Herşey iyide acaba forumlar haricinde teknik destek alabileceğim bir yöntem var mı diye bir araştıma yaptım ve pardus mail listesini gördüm. İyi kide görmüşüm çünkü çözemediğim bir çok sorunu bu listedeki kişiler sayesinde hallettim. http://liste.pardus.org.tr/mailman/listinfo/pardus-kullanicilari adresinden lesteye kayıt olabilirsiniz.

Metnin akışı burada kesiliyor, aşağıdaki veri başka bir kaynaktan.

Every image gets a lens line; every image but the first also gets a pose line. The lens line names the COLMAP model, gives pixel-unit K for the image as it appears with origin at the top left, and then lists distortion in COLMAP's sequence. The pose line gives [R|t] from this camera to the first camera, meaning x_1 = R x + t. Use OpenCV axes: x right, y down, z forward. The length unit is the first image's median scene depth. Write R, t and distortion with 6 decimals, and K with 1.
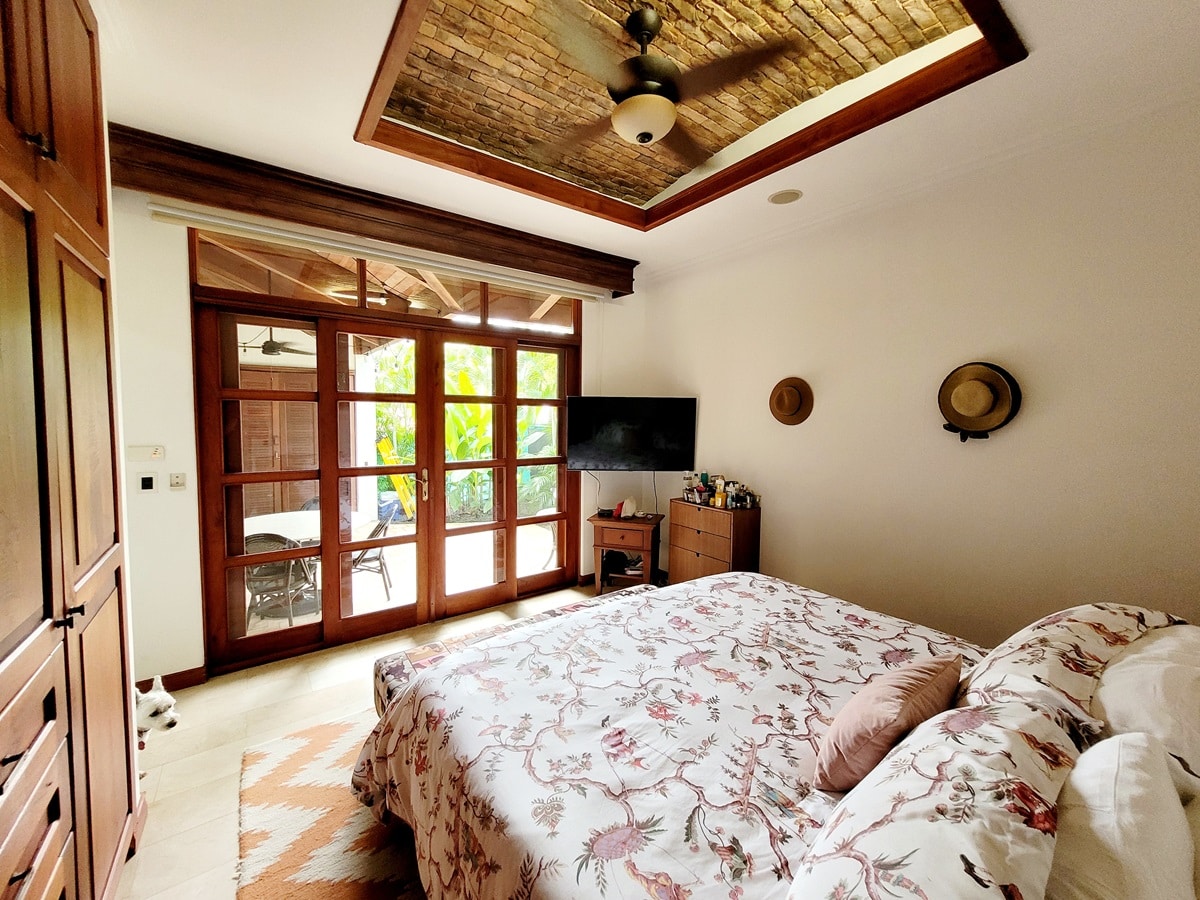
lens RADIAL K [[471.3, 0, 598.6], [0, 471.3, 436.6], [0, 0, 1]] dist [0.002418, 0.000057]
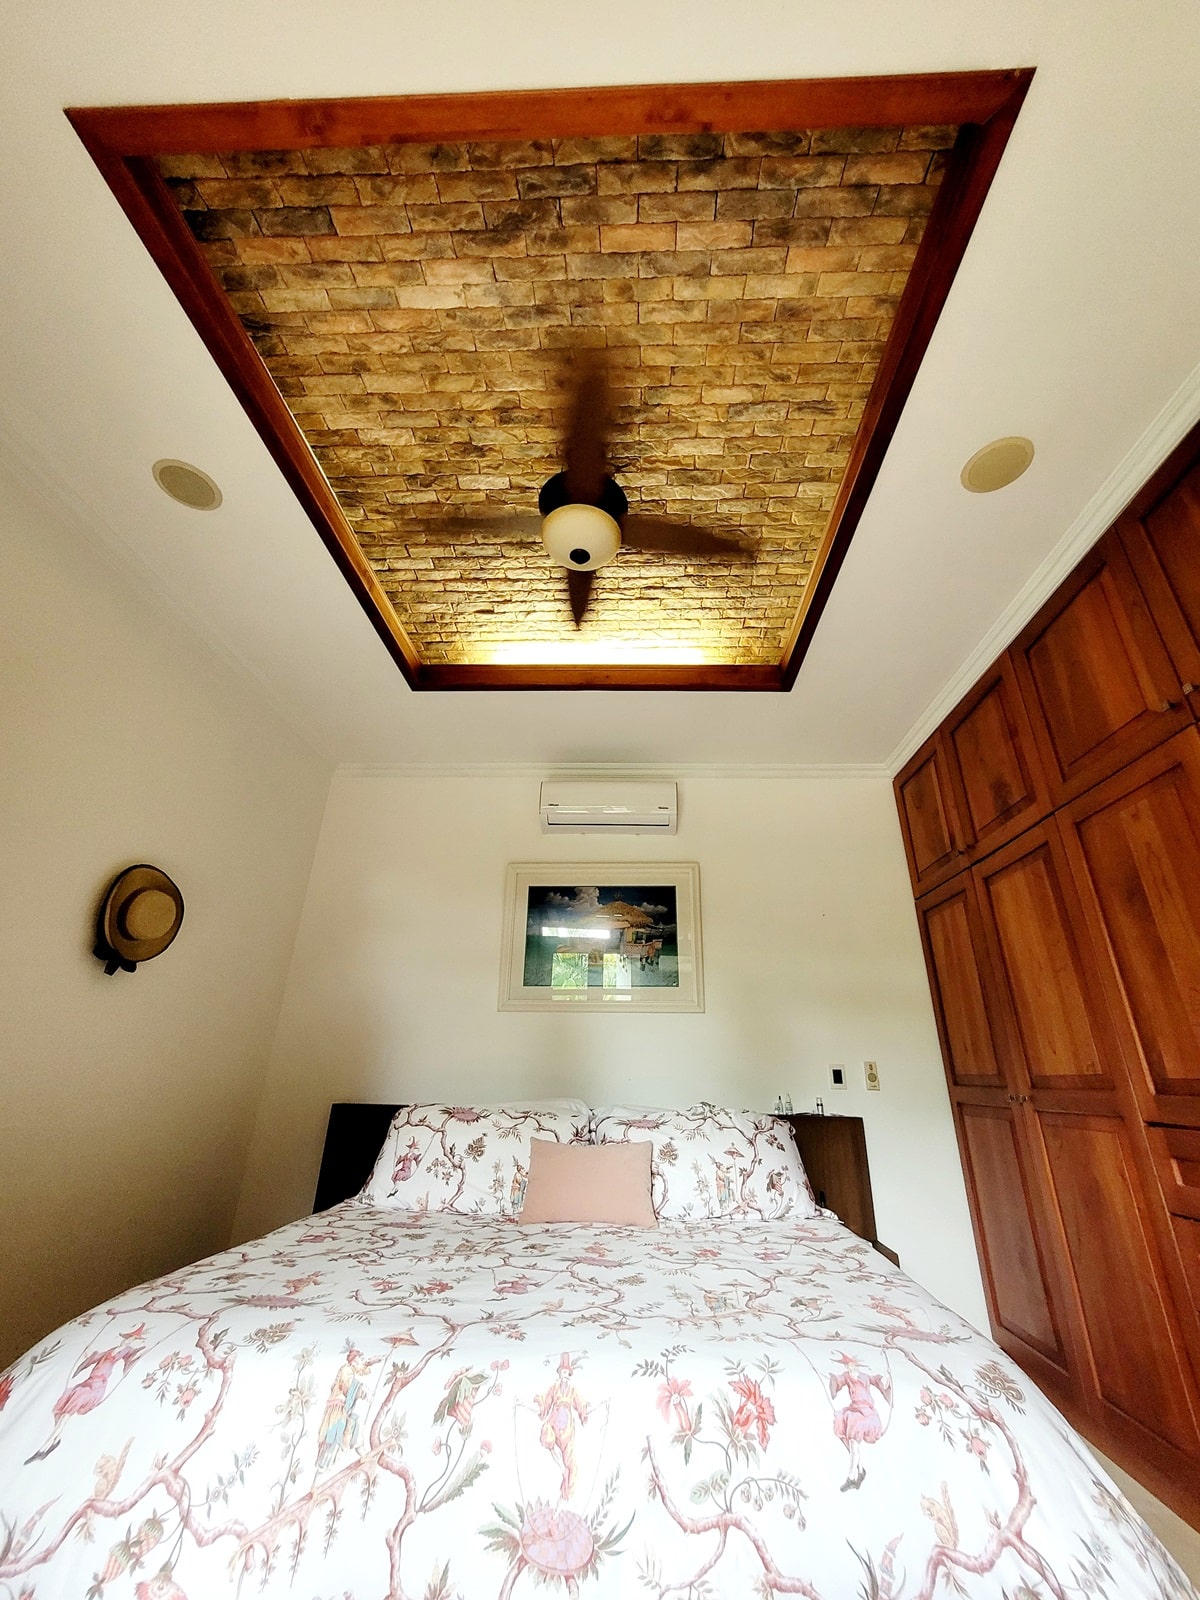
lens RADIAL K [[628.5, 0, 613.3], [0, 628.5, 796.4], [0, 0, 1]] dist [-0.000021, -0.000250]
pose [[-0.782139, 0.228209, 0.579810, -0.442739], [0.003805, 0.932250, -0.361794, 0.121977], [-0.623093, -0.280767, -0.730017, 1.530386]]
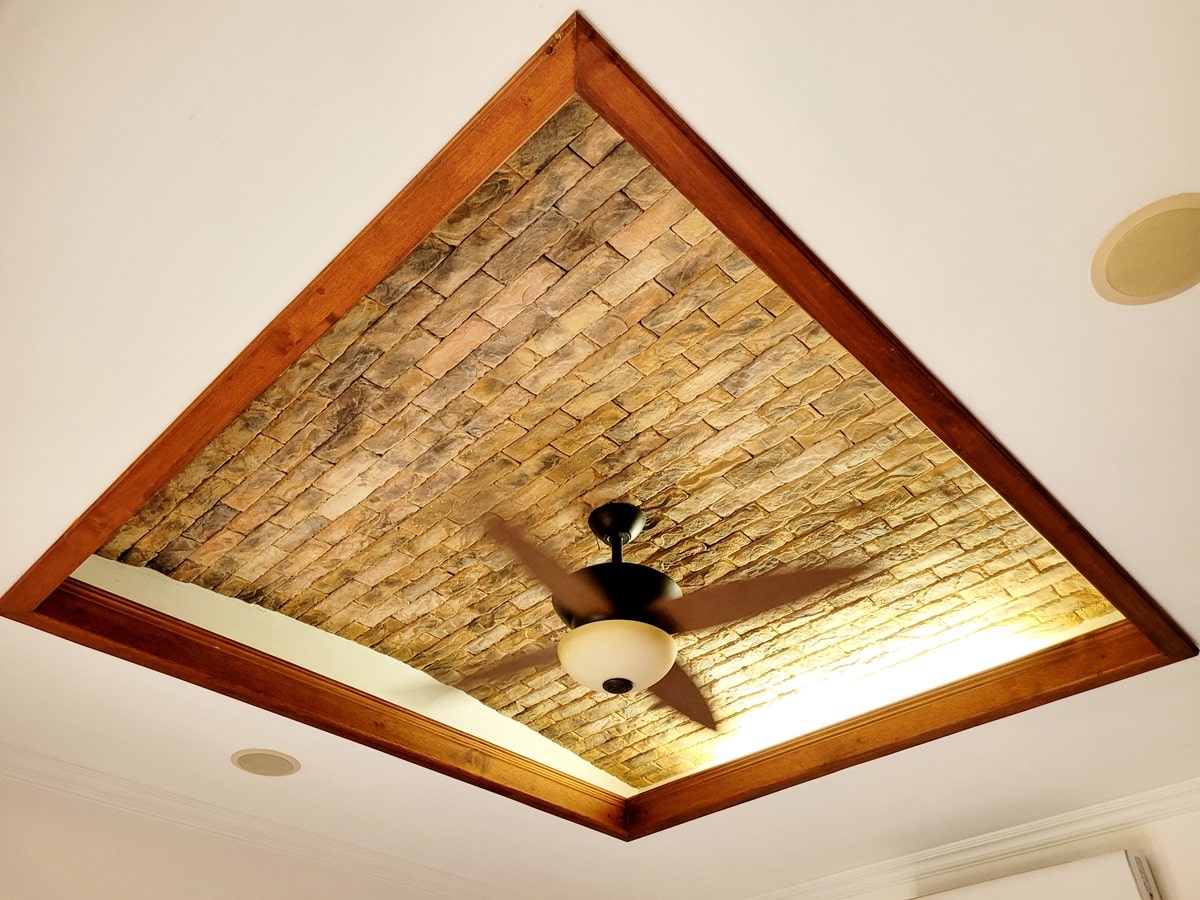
lens RADIAL K [[922.6, 0, 611.6], [0, 922.6, 466.5], [0, 0, 1]] dist [0.047996, -0.045913]
pose [[-0.163829, 0.641701, 0.749252, -0.792439], [0.049539, 0.763908, -0.643421, -0.141726], [-0.985244, -0.068294, -0.156940, 1.117448]]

Pardusu yıka boza 1.5 Yıl kadar kullandım. Bu süre zafında açık kaynak yazılım mantığını anladım. Linux nedir ? Linux dağıtımları nedir ? Gibi soruların cevaplarını deneyerek öğrendim. Bir çok linux dağıtımını denedim. Open suse, mandriva, centos, ubuntu vs. Linux un özgürlüğü ise istediğin dağıtımın en güncel versiyonunu istediğin zaman kullanabilmektir. Xp mi yoksa vista mı yoksa win 7 mi değil. Seçme şansın daha çok ve daha özgür ayrıca en güncel dağıtımlar arasında seçim yapmanın verdiği haz gerçekten çok güzel.
Neyse artık hatıramı burada sonlandırayım. Gerisi size kalmış sağlıcakla....
Arkadaşlar son olarak sizde linux ile nasıl tanıştığını neler hissettiğinizi anlatırsanız, hiç linux kullanmamış kişilerin kafaındaki soru işaretleri azalmış olur.